This is the latest in our Get Legal column sponsored by Portland law firm Thomas, Coon, Newton & Frost.
In our current era of widespread “stay home” orders, heading out for a neighborhood walk or jog is among the few available forms of exercise. With relatively high volumes of sidewalk traffic, and a desire to maintain appropriate social distances, many people find it necessary to divert from the sidewalk and walk or run, at least temporarily, in the roadway. People on foot have ample right-of-way protections on sidewalks and when using marked or unmarked crosswalks.
However, when walkers stroll into the roadway, their rights with respect to other road users diminish significantly.

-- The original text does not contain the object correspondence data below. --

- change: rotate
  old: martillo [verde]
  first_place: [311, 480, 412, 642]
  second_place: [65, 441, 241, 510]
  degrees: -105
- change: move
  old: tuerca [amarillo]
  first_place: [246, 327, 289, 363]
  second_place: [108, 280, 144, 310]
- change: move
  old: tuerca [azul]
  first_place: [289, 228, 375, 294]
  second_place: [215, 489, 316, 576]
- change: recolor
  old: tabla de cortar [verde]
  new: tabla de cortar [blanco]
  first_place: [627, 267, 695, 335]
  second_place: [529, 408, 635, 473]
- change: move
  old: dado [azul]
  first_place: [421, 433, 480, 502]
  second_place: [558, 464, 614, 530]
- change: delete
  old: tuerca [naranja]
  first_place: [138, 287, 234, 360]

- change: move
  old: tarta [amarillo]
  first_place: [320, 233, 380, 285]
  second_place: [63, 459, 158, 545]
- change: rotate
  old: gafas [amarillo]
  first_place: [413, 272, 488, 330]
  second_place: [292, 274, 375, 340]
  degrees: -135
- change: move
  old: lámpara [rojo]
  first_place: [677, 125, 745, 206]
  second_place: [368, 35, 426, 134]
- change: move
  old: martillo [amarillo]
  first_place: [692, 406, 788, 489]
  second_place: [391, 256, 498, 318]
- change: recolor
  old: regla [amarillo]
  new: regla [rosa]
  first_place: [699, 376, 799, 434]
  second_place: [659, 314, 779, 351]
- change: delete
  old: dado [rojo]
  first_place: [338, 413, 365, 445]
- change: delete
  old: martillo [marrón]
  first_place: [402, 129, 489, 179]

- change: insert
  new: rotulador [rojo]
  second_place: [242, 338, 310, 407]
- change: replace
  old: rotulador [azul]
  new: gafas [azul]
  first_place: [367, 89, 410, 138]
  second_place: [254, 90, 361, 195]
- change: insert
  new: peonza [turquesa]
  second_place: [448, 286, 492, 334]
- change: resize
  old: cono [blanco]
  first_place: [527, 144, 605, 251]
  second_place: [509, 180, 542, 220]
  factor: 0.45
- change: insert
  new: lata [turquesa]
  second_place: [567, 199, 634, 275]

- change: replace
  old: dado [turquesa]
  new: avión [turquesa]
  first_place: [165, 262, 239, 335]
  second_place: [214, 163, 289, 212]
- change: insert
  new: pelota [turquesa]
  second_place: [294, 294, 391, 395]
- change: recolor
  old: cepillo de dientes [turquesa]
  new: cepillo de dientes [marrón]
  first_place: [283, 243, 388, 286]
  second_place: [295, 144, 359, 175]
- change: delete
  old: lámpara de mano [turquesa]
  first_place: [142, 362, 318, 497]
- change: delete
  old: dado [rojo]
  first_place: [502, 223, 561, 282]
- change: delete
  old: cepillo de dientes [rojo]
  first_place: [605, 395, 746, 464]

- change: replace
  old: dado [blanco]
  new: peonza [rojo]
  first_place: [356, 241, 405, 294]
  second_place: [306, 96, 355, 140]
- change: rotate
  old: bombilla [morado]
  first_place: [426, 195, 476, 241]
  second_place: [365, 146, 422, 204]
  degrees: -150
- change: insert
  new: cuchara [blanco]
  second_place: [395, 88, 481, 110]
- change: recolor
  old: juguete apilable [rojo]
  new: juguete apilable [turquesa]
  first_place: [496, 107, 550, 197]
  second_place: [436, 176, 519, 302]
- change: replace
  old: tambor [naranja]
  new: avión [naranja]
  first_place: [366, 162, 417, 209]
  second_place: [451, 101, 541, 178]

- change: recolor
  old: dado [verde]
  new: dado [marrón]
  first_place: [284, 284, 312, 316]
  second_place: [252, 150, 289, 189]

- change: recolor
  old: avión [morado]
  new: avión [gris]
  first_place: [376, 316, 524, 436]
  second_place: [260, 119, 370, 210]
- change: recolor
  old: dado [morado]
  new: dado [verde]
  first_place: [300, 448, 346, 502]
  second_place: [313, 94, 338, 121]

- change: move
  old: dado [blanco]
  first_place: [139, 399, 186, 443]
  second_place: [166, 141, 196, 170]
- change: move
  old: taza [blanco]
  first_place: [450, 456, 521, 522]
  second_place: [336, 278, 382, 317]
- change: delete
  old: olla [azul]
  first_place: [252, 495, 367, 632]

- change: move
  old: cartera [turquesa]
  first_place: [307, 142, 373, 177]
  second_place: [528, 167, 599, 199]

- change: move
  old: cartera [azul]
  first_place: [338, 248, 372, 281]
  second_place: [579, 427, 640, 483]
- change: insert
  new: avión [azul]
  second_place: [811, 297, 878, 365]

Oregon Revised Statute (ORS) 814.070, “Improper position upon or improperly proceeding along highway,” is a pedestrian-equivalent to Oregon’s “mandatory side path law” for bicyclists. Just as ORS 814.420 requires bicycle riders to use a bicycle lane when one is available (subject to several important exceptions), ORS 814.070 prohibits people on foot from, “Tak[ing] a position upon or proceed[ing] along and upon the roadway where there is an adjacent usable sidewalk or shoulder.”
“While pedestrians enjoy significant right-of-way protections on the sidewalk and in crosswalks, when otherwise travelling in the roadway they must yield to vehicle users, including drivers and bicycle riders.”
Of course, in the age of mandatory six-foot buffers between sidewalk users, a pedestrian using the roadway could argue that the sidewalk was not “usable” because it was occupied by another (potentially virus-carrying) person. However, even if that person is legally entitled to be in the roadway, ORS 814.040 requires, when outside of marked or unmarked crosswalks, that they “yield the right-of-way to all vehicles upon the roadway.” In other words, while pedestrians enjoy significant right-of-way protections on the sidewalk and in crosswalks, when otherwise travelling in the roadway they must yield to vehicle users, including drivers and bicycle riders.
Fortunately, in many parts of Portland, motor vehicle traffic is light, making compliance with Oregon law while in the roadway relatively straightforward. However, in the city’s denser areas, or on streets with high vehicle traffic volumes, pedestrians forced to use the roadway face additional risk of injury without legal recourse.
Interestingly, ORS 814.070 has a section that could address temporarily extended sidewalks, like the ones that have emerged in some cities and here in Portland from a concerned citizen who’s taken things into his own hands. Section 4 of the law says a pedestrian on a “narrow residential roadway” can legally walk in the road if they aren’t creating a “hazard” and if signs have been posted “giving notice that pedestrians may be present upon or along the narrow residential roadway.”